*Goal 1*. In the excerpt about unusual rock songs, what new career did Ken Andrews take up?
*Goal 2*. Reproduce the rock-song excerpt word for word, everything from "Any Beatles fan" down to "never returned from.".
*Goal 3*. Resume the excerpt about unusual rock songs, writing on from its last sentence.

+++ Excerpted text +++

Anyone who lived through the 1990s already went through their fair share of shakeups before the decade was even out. Grunge had turned everything on its head when Kurt Cobain showed up, and in its wake, everything from pop-punk to nu-metal to Britpop to whatever the hell Primus was managed to get regular time on the charts if it had the right idea. Failure certainly belonged in that company, but as soon as people heard those opening synthesiser patches of ‘Stuck On You’, it sounded like we had made first contact with musical beings from another galaxy.
There had been elements of shoegaze that had flirted with something more atmospheric in rock music, but listening to Ken Andrews sing this tune felt like someone delivering a song in slow motion half the time, complete with some of the strange chord changes ever heard in a mainstream song. Although Failure would break up for a few years following the release of this tune, it’s practically a blessing that Andrews stayed around to carve out a new career as an engineer and mixer on albums. Because outside of the trippy atmosphere, this feels like capturing the feeling of being under anaesthesia and slowly entering another world.
‘I Am The Walrus’ – The Beatles

Any Beatles fan knew that the band would be doing something a little bit abnormal once they made the studio their new home. They had spent the last few years making songs that didn’t always translate live, and while they tried their best, deciding not to test the boundaries of the live stage with ‘Tomorrow Never Knows’ was probably a smart choice. Most people knew to expect the unexpected, but ‘I Am the Walrus’ was the swan dive off the edge that the band never returned from.
After the acid-soaked experiment on Sgt Pepper, John Lennon turned in the kind of song ripped straight out of Alice in Wonderland. From the strange looping chord sequence to the nonsense lyrics, the song packs in some of the most obscure ideas anyone had ever thought of, whether that’s the looping chord sequence or having the radio randomly play Shakespeare midway through the song. Anyone would have been delirious after going through this song in one sitting, but listening through again, rarely has a song with this many weird quirks behind it had so much swagger to it as well.
‘Gold Dust Woman’ – Fleetwood Mac

Most people involved with Rumours would have gladly wanted to wipe their hands of the entire project once they were done. Fleetwood Mac were holding themselves together purely on the strength of the music half the time, and while it did make for some great singles, it wasn’t going to be easy to listen to a song like ‘Go Your Own Way’ if you were on the receiving end of the message. But whereas Stevie Nicks took the dignified approach when talking about her problems, ‘Gold Dust Woman’ felt like capturing a ghost on tape when she walked out onto the studio floor.

+++ Extracted material +++

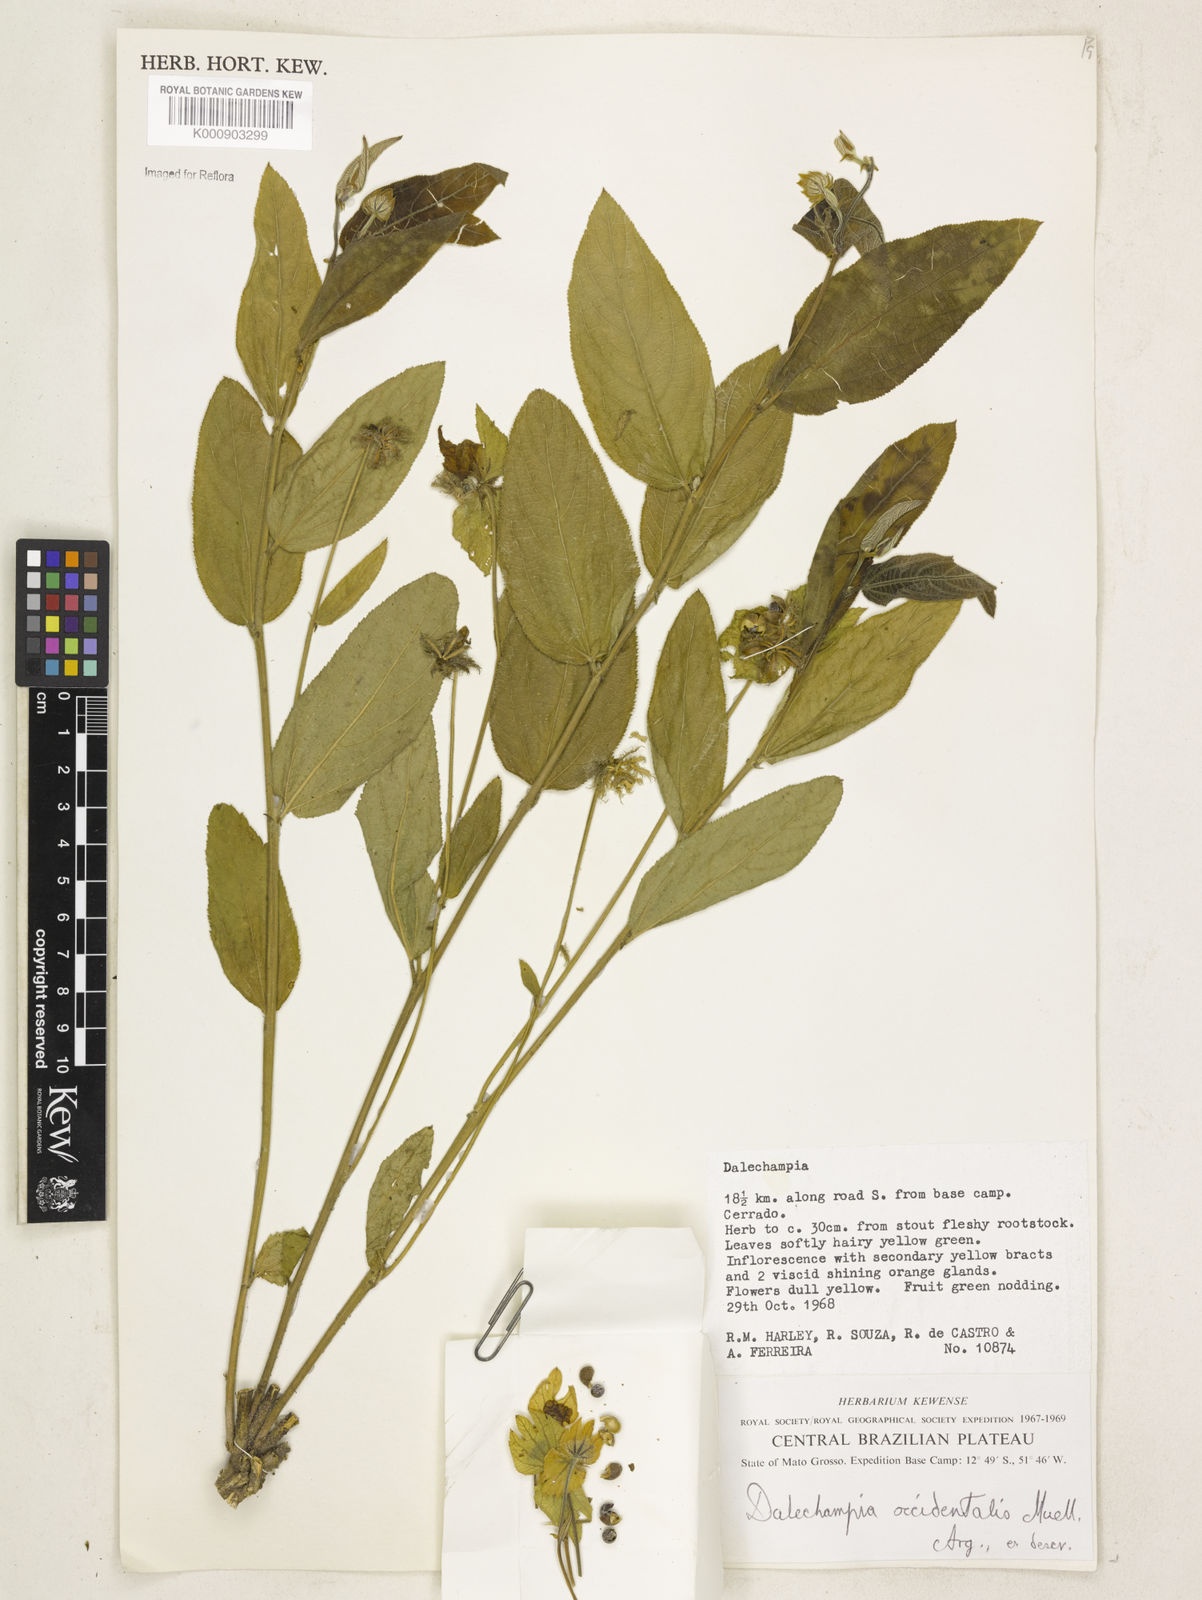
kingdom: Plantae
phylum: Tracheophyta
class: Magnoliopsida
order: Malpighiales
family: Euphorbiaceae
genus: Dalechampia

+++
+++ Extracted material +++

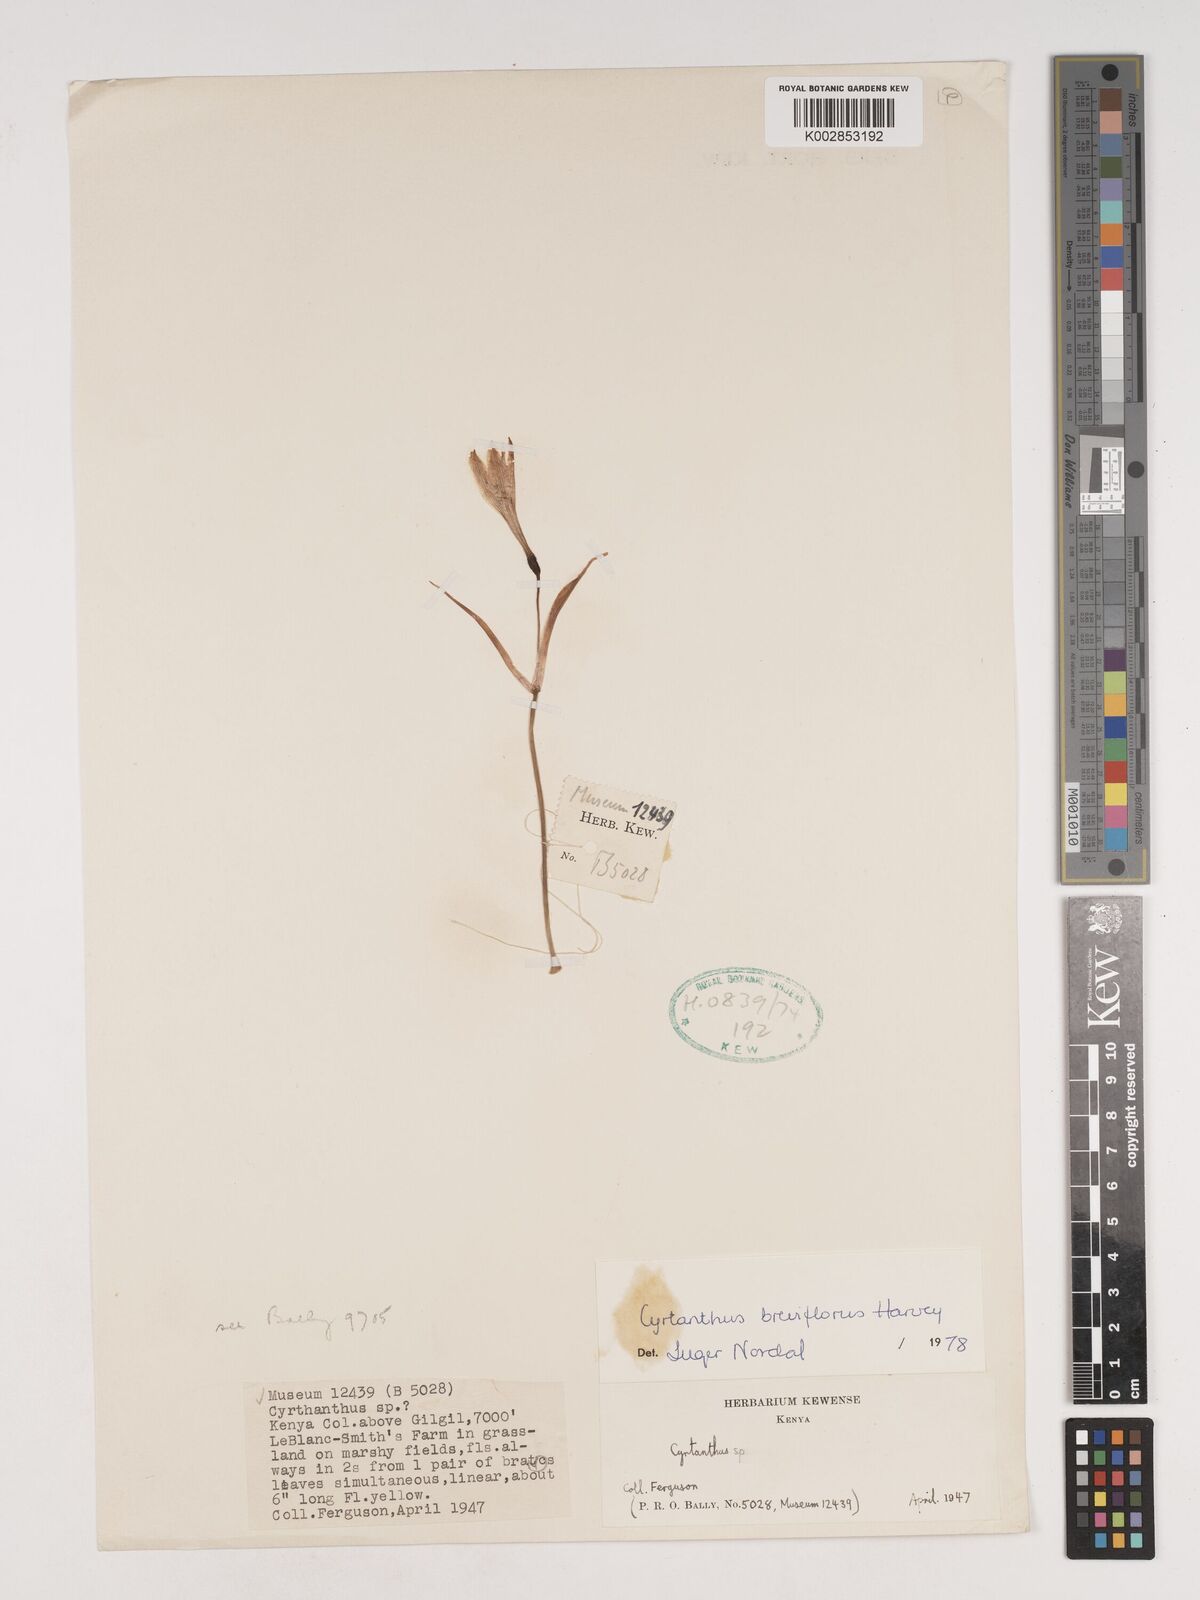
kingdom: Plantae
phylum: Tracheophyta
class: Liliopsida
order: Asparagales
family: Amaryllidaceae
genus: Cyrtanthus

+++
+++ Extracted material +++

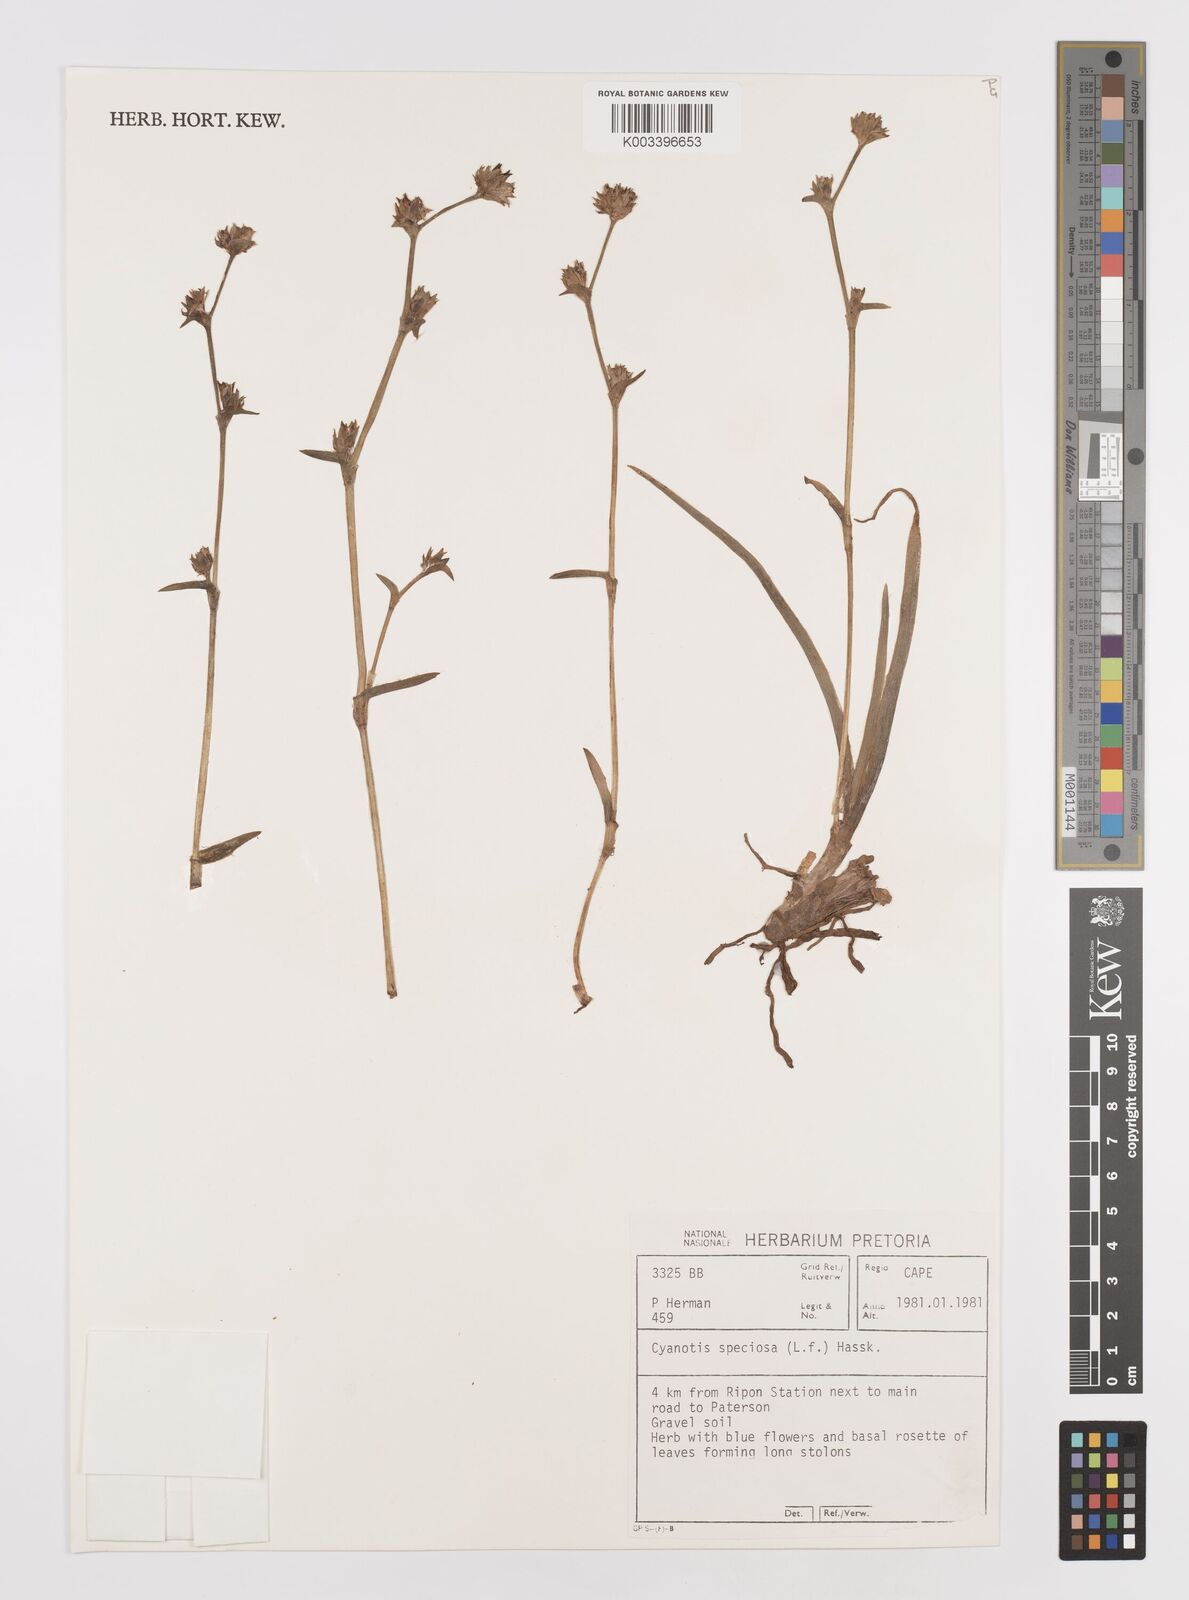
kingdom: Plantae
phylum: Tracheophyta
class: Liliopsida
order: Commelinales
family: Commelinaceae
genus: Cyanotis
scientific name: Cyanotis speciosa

+++

*Exercise answer 1*. He became an engineer and mixer on albums.

*Exercise answer 2*.
Any Beatles fan knew that the band would be doing something a little bit abnormal once they made the studio their new home. They had spent the last few years making songs that didn’t always translate live, and while they tried their best, deciding not to test the boundaries of the live stage with ‘Tomorrow Never Knows’ was probably a smart choice. Most people knew to expect the unexpected, but ‘I Am the Walrus’ was the swan dive off the edge that the band never returned from.

*Exercise answer 3*.
The tune is already one of the darkest on the record, but hearing her talk about the effects that the drugs were having on the band was like being in someone’s head as they go through their first high. Nicks was already harbouring a cold when working on the tune, but listening to her go for those final screams in the outro was when she truly went beyond the metrics of normal singing. This was the sound of Rhiannon’s voice being reborn before our very ears, and even if Nicks walked away as if nothing had happened, there was some spiritual entity at work on this tune.
‘Purple Haze’ – Jimi Hendrix

Everything about Jimi Hendrix didn’t seem like it came from this planet. There were pieces of his music steeped in everything from blues to rock and roll, but to watch him marry all of them together so seamlessly was like watching someone weave together the perfect musical work of art. But for all the beauty on display, Hendrix wasn’t one for subtlety when he blew out of the speakers with the first few notes of his debut single.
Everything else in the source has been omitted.